[Records from a data collection]
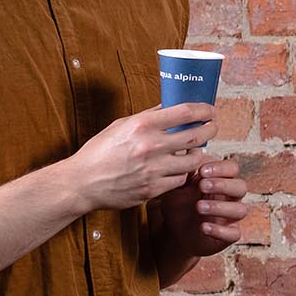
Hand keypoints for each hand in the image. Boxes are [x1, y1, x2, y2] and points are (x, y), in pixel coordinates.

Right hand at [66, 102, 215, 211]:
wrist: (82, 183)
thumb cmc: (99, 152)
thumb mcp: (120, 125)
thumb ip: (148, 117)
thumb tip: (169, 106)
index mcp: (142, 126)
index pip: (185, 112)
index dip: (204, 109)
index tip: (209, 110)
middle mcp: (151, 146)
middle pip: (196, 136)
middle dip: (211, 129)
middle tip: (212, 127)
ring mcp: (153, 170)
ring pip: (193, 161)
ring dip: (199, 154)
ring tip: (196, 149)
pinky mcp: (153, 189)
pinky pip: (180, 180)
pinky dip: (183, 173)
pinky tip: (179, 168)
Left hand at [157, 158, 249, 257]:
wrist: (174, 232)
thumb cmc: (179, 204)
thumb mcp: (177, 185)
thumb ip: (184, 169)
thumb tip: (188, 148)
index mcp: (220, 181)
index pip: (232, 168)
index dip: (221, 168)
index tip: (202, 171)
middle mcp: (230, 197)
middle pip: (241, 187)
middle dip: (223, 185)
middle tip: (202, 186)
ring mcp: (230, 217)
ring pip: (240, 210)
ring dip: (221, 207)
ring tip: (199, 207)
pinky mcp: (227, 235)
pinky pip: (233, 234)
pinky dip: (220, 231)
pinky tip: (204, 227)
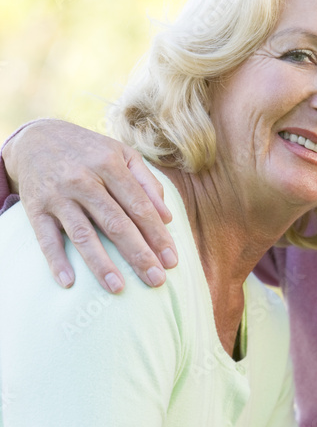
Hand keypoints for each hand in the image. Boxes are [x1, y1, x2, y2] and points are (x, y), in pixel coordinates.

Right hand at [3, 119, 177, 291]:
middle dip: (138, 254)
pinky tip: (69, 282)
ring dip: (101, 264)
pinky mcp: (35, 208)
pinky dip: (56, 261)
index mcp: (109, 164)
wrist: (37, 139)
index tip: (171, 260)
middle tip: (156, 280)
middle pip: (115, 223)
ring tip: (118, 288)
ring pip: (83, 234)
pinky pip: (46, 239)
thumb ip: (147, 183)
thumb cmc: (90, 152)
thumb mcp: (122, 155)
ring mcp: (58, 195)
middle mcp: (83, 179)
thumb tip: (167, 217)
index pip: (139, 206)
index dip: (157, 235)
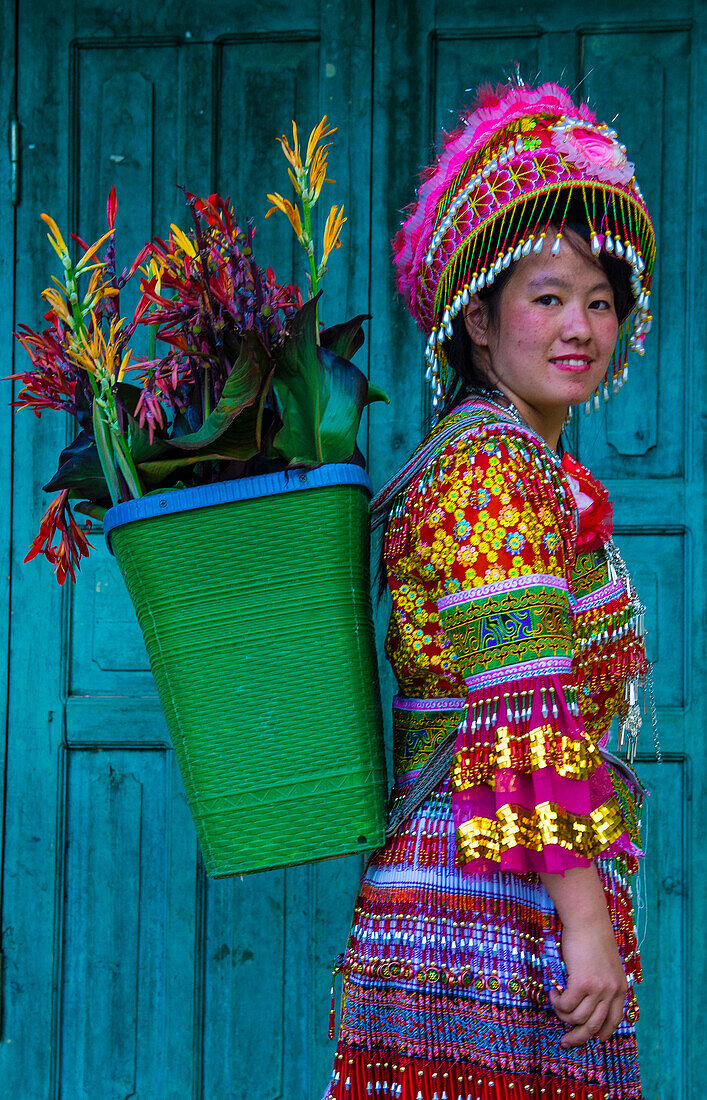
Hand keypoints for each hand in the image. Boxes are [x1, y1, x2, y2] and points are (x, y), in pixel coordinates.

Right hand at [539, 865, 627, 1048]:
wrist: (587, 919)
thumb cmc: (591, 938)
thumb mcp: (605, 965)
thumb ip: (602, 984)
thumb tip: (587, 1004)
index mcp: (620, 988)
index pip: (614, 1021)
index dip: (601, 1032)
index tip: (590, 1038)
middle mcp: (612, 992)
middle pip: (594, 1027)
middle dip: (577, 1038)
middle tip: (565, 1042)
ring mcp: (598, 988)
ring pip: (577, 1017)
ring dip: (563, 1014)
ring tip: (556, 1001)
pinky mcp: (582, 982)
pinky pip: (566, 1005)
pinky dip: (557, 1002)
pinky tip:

* **What this task involves**: Report all lines of the data above that include the string "hand".

* **Exercise solution**:
Hand keypoints for each hand in the image. Boxes are [x1, y1, x2, y2] and points are (x, y), in pixel coordinates.
Right hand at [66, 102, 215, 211]:
Left hand at [157, 158, 249, 257]:
Hand keypoints for each hand in the image. Boxes are [x1, y1, x2, y2] and points are (x, y), in pixel coordinates.
Right hand at [3, 119, 177, 291]:
Hand keypoints for each hand in the image. Boxes are [x1, y1, x2, y2] and points are (x, y), in pixel coordinates.
Right hand at [539, 865, 627, 1048]:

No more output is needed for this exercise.